Life

Stuff You'll Never Apologize For Doing In The '90s

by Kaitlyn Wylde

In the '90s, there was a lot of room for us to be ourselves and live our best most colorful lives. There were so many different diverse characters on TV in and in books and movies to look up to, so we felt pretty well-represented, which made us feel special. We felt pretty confident and sassy most of the time.

If we wanted to blast the Spice Girls on our boombox which was perched on our shoulder like a parrot, we would. If we wanted to wear moon shoes and backwards hats and eat Dunkaroos while sitting onto of our desks, we would. If we wanted to exclusively speak in Clueless quotes, we would. If we wanted to skip a school dance to stay home and talk to our Nickelodeon chatroom pen pals, we would — and we wouldn't feel bad about it, either. And if we wanted to swap out our floral pillowcases for Nintendo characters, we wouldn't think twice about it.

We were unabashedly ourselves, all the time. And now, as a semi-insecure adult in 2016, I wish I could get a little bit of that mid-'90s confidence back. It was pretty great to never care what people thought about how I lived my life. These are 13 things that you'd never apologize for doing in the '90s, that you secretly wish that you could get away with doing right now:

Fanny Packs

They were perfectly sound carriers for tickets at carnivals and valuables at water parks. They just made sense.

BrainQuest

This was a weird hybrid between a game and an education, and you could totally get away with playing with these in class.

Raunchy Mad Libs

You didn't care who you were offending, you were going to make that Mad Libs the funniest possible piece of paper you could.

Guzzling Diet Soda

We didn't really know how bad it was for us then. We kinda thought we were being healthy by drinking it. It had the word "diet" in it, anyway.

Buying Out The Oily Stickers

For some reason, there were always limited shipments of oily stickers. They were like rare gems in the sticker stores. And sometimes, when you had the allowance to do it, you just had to buy them out and give no Fs.

Drowning Yourself In Bath & Body Works Scents

It was totally chill to walk around smelling like a vanilla explosion or cucumber salad.

Vending Machine Rituals

Every day you'd get a king-sized candy bar and a family-sized bag of chips and apologize to no one.

Stealing Your Brother's Nintendo Games

If you stole his games, he wouldn't want to play and would give up and go find something else to do. Then the TV and console were all yours, and you could play your own games uninterrupted.
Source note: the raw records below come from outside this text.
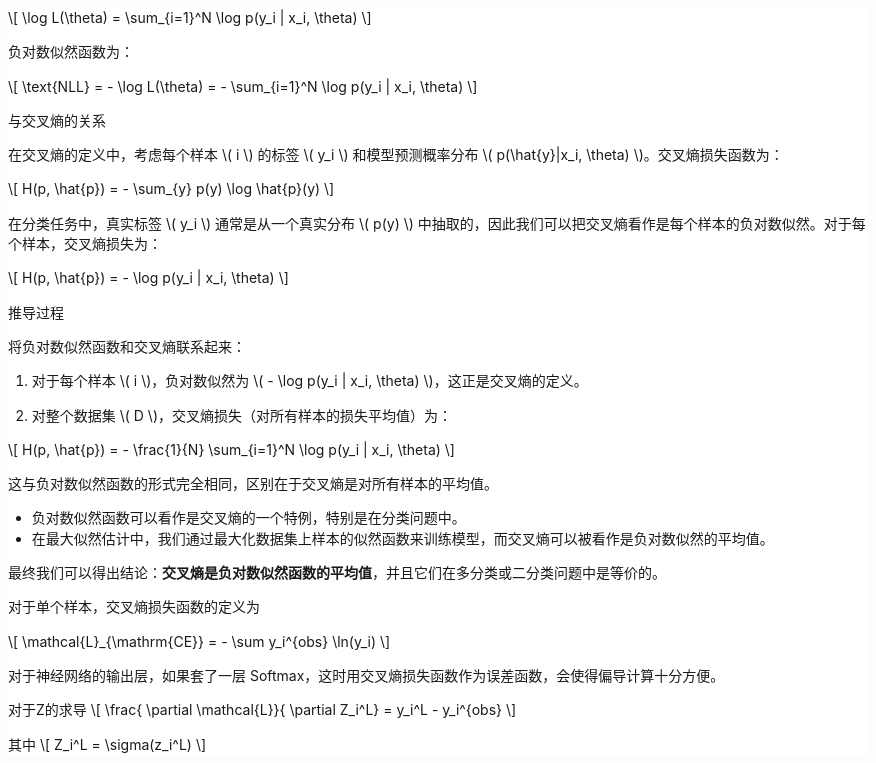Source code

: \\[
\log L(\theta) = \sum_{i=1}^N \log p(y_i | x_i, \theta)
\\]

负对数似然函数为：

\\[
\text{NLL} = - \log L(\theta) = - \sum_{i=1}^N \log p(y_i | x_i, \theta)
\\]

与交叉熵的关系

在交叉熵的定义中，考虑每个样本 \\( i \\) 的标签 \\( y_i \\) 和模型预测概率分布 \\( p(\hat{y}|x_i, \theta) \\)。交叉熵损失函数为：

\\[
H(p, \hat{p}) = - \sum_{y} p(y) \log \hat{p}(y)
\\]

在分类任务中，真实标签 \\( y_i \\) 通常是从一个真实分布 \\( p(y) \\) 中抽取的，因此我们可以把交叉熵看作是每个样本的负对数似然。对于每个样本，交叉熵损失为：

\\[
H(p, \hat{p}) = - \log p(y_i | x_i, \theta)
\\]

推导过程

将负对数似然函数和交叉熵联系起来：

1. 对于每个样本 \\( i \\)，负对数似然为 \\( - \log p(y_i | x_i, \theta) \\)，这正是交叉熵的定义。

2. 对整个数据集 \\( D \\)，交叉熵损失（对所有样本的损失平均值）为：

\\[
H(p, \hat{p}) = - \frac{1}{N} \sum_{i=1}^N \log p(y_i | x_i, \theta)
\\]

这与负对数似然函数的形式完全相同，区别在于交叉熵是对所有样本的平均值。

- 负对数似然函数可以看作是交叉熵的一个特例，特别是在分类问题中。
- 在最大似然估计中，我们通过最大化数据集上样本的似然函数来训练模型，而交叉熵可以被看作是负对数似然的平均值。
  
最终我们可以得出结论：**交叉熵是负对数似然函数的平均值**，并且它们在多分类或二分类问题中是等价的。

对于单个样本，交叉熵损失函数的定义为

\\[
 \mathcal{L}_{\mathrm{CE}} = - \sum y_i^{obs} \ln(y_i)
\\]

对于神经网络的输出层，如果套了一层 Softmax，这时用交叉熵损失函数作为误差函数，会使得偏导计算十分方便。

对于Z的求导
\\[
\frac{ \partial \mathcal{L}}{ \partial Z_i^L} = y_i^L - y_i^{obs}
\\]

其中
\\[
 Z_i^L = \sigma(z_i^L)
\\]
Being An Aggressive Red Rover Player

If you want to win, you have to be rough. This means maybe making the guys think you're not so dainty and maybe means giving your friends a dead arm.

Unrelenting JTT Obsession

You wallpapered your room with tear outs of him. Your binder had his face taped to it. You didn't care what anyone thought of it. JTT was your number one priority. He was the man of your house.

Taking The Last Lunchable

Your mom bought one for each of you and your siblings, but sometimes you just had to eat them all. Kind of like Pokemon.

Watching The Lion King On Repeat

You didn't give a crap if your family was sick of it. You needed to watch it twice a week, minimum.

Stealing Blockbuster Videos

It was wrong, sure, but, we all did it. Right? You did it, too?